NOTES TO CONSOLIDATED FINANCIAL STATEMENTS—(Continued)

December 31, 2013 and 2012

 

Our investment in the 2001 Sixth Avenue joint venture included in our consolidated balance sheet exceeds our equity presented in the joint venture’s balance sheet since our purchase accounting adjustments are not pushed down to the joint venture.

In March 2012, we entered into a joint venture with Savvis, Inc., a CenturyLink company. On June 26, 2012, this unconsolidated joint venture acquired a 164,000 square foot property in Hong Kong. The property is located at 33 Chun Choi Street in Hong Kong. As of December 31, 2013, we have contributed approximately $57.4 million to this joint venture.

PREI ® Joint Venture

On September 27, 2013, we formed a joint venture with an investment fund managed by Prudential Real Estate Investors (PREI®). We contributed nine Powered Base Building® data centers valued at approximately $366.4 million plus 20% of $2.8 million of closing costs. The PREI®-managed fund contributed cash equal to their 80% interest in the joint venture assets at fair value and we retained a 20% interest. The joint venture is structured to provide a current annual preferred return from cash flow first to the PREI®-managed interest, then to our interest, after which a portion of any excess cash flows is shared by the partners based on their respective interests and the remaining portion is paid to us as a promote interest. We perform the day-to-day accounting and property management functions for the joint venture and, as such, will earn a management fee. Although we are the managing member of the joint venture and manage the day-to-day activities, all significant decisions, including approval of annual budgets, require approval of the PREI-managed member. Thus, we concluded we do not own a controlling interest and will account for our interest in the joint venture as an equity method investment.

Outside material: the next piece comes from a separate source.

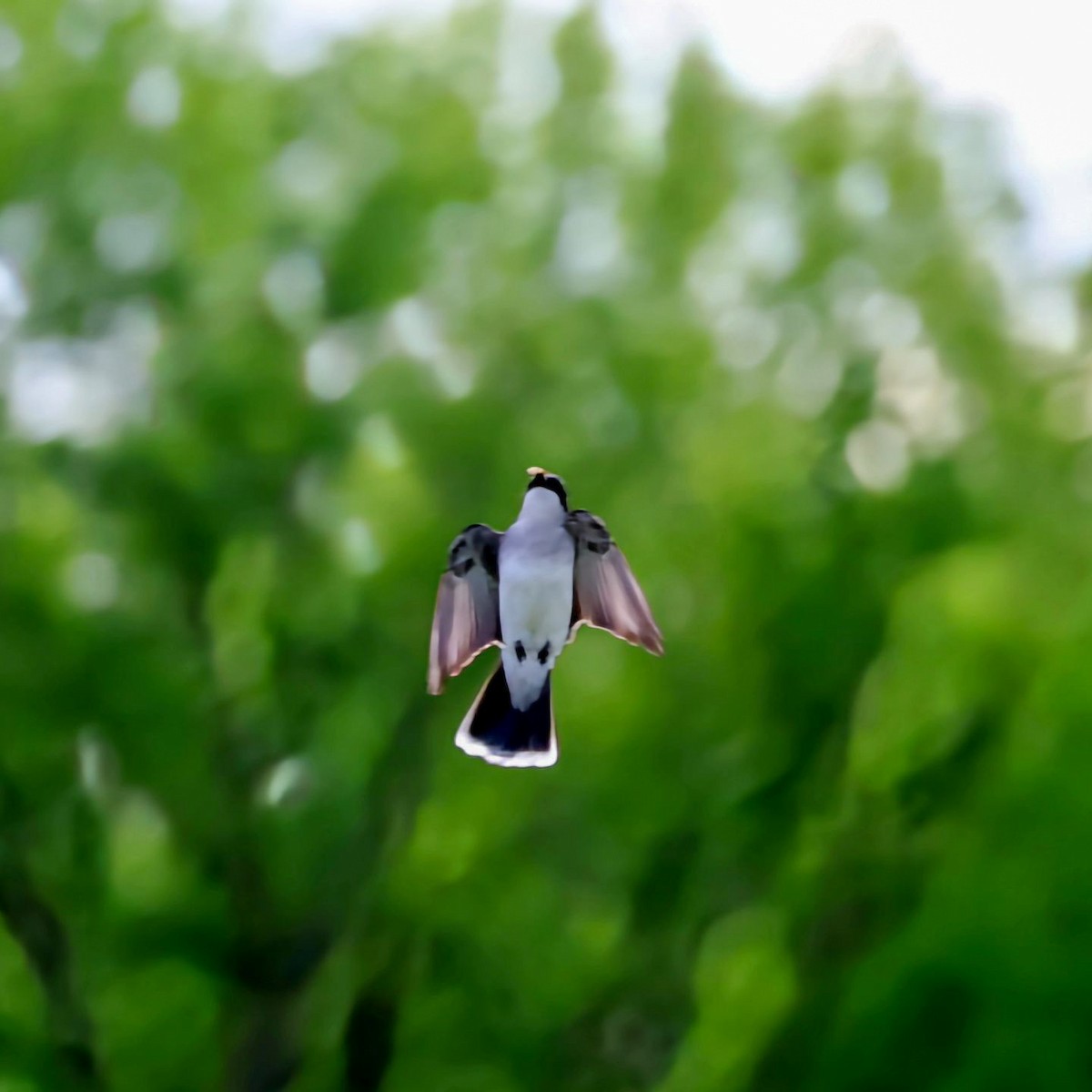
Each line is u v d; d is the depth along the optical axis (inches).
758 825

The joint venture has arranged a $185.0 million five-year unsecured bank loan at LIBOR plus 180 basis points, representing a loan-to-value ratio of approximately 50%. Proceeds from the debt offset the contribution amounts required of the partners. The transaction generated approximately $328.6 million of net proceeds to us, comprised of our share of the initial draw-down on the bank loan in addition to the PREI® fund’s equity contribution, less our share of closing costs and accordingly we recognized a gain of approximately $115.6 million on the sale of the 80% interest in the nine properties during the year ended December 31, 2013.

The operations of properties that we contributed to the joint venture are not recorded as discontinued operations because of our continuing involvement with these investment properties. Differences between the Company’s investment in the joint venture and the amount of the underlying equity in net assets of the joint venture are due to basis differences resulting from the Company’s equity investment recorded at its historical basis versus the fair value of the Company’s contributed interest in the joint venture. Our proportionate share of the earnings or losses related to this unconsolidated joint venture is reflected as equity in earnings of unconsolidated joint ventures on the accompanying consolidated income statements.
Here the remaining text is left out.